Many Coin preorder customers took to Twitter on Thursday to complain about the beta sign-up's confusing nature and demanded more clarity. Coin repeatedly stressed that a customer's odds of trying its prototype months early would be determined by the preorder number. Meanwhile, a parody Twitter account sprouted up lampooning Coin's efforts to communicate with customers.

"Until Thursday afternoon at around 4 p.m. PT, we did not have sufficient information regarding the opt-in rate to reliably announce a cut-off time," the company explained in its post.

Coin has reserved 3,600 spots out of 15,000 for Android users, who will not be able to opt-in to the beta program until September 25, when Coin's mobile app for Android is released on the Google Play store. That 24 percent reserve amount is based on Coin's preorder split, the company said.

It was unclear last week what kind of demand Coin would see for its beta program, especially given the outspoken dissatisfaction that began piling up on social platforms. Scores of customers posted on Coin's Facebook page, on Twitter, and in the comments sections of the company's various blog posts following the beta announcement, seeking refunds. The company began processing refunds at once, yet that vocal minority appears to barely have put a dent in Coin's customer base.

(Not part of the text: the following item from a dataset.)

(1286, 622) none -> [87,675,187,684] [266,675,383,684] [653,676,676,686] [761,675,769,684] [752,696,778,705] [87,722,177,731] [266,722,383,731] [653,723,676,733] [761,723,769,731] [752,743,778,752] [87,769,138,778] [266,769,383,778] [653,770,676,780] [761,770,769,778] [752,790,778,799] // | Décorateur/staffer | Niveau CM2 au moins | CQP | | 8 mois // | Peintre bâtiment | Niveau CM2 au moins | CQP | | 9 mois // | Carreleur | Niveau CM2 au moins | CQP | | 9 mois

Coin CEO Kanishk Parashar told CNET last week that Coin received 20,000 preorders within its first five hours of availability. So it's no surprise that, refunds or not, the company still has tens of thousands of eager customers waiting to take to the streets the company's vision of the credit card of the future -- if only to make sure it works as advertised.

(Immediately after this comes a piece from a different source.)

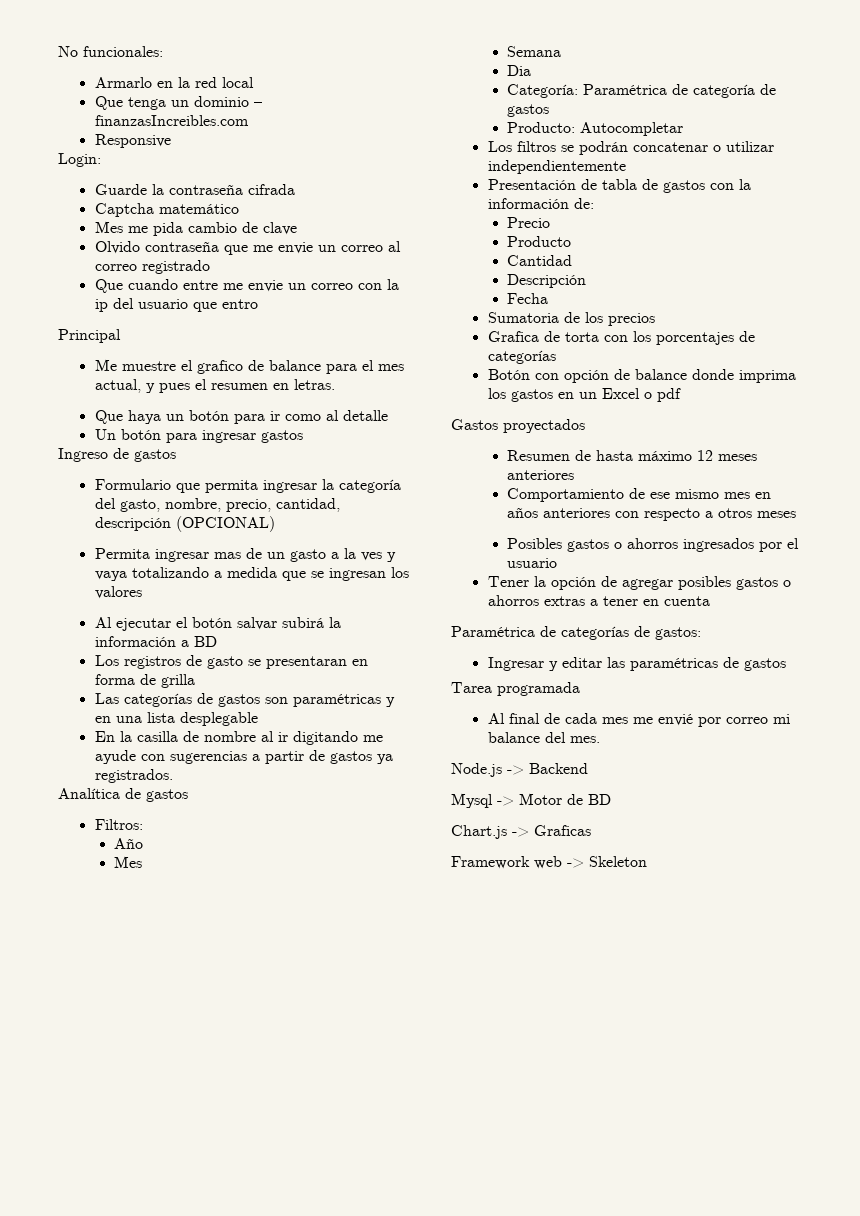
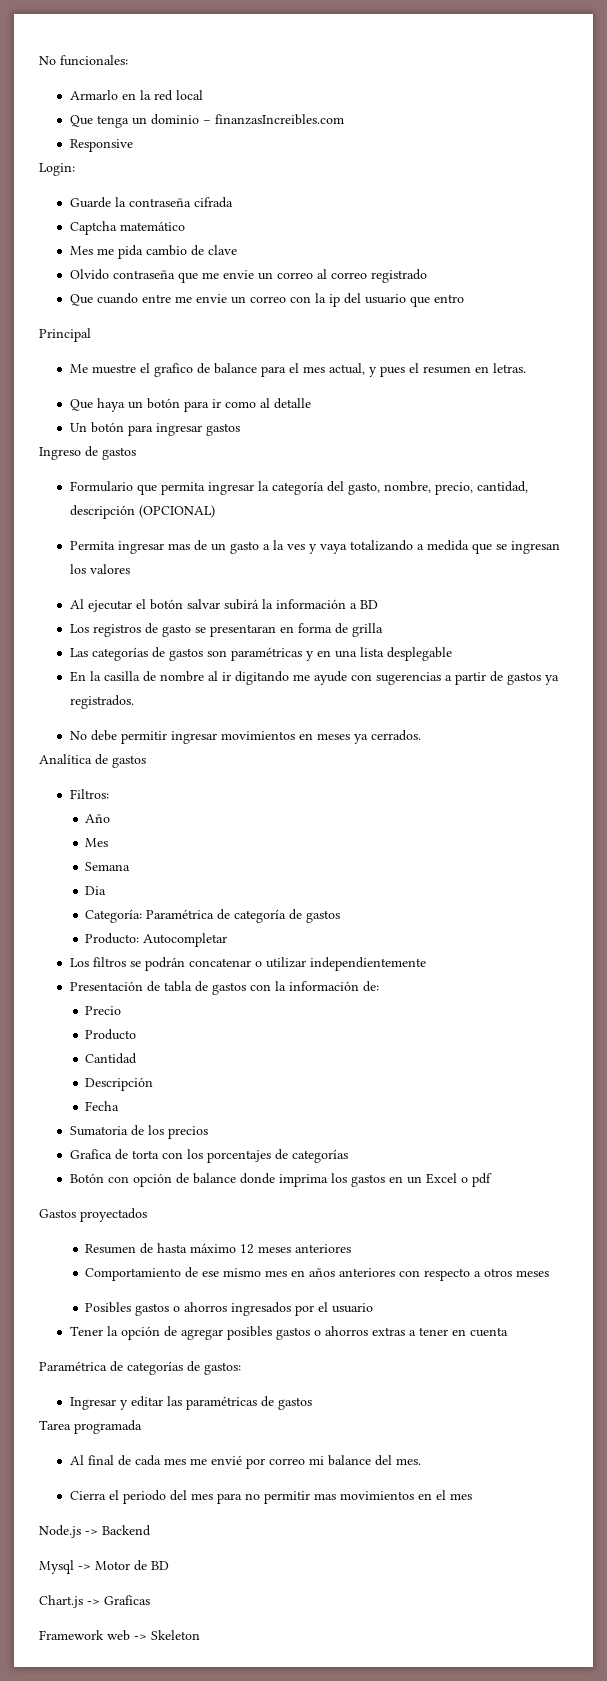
(173, 776) none -> [69,730,421,744] // No debe permitir ingresar movimientos en meses ya cerrados.
(600, 739) none -> [69,1490,472,1504] // Cierra el periodo del mes para no permitir mas movimientos en el mes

Come 2015, Coin's next hurdles will be meeting the spring deadline for its finished product while researching and developing a solution for incorporating a secure microchip that's in the process of being adopted in the US. Neither Coin's beta prototype nor its finished product slated to ship next year will contain a chip. The credit card industry is pressuring card issuers and merchants to adopt chip-reading technology, long the norm in Canada and Europe, before an October 2015 liability shift that will favor whichever party has the most up-to-date technology.

Until then, don't expect to see a Coin prototype out in the wild. The devices are few and far between for now.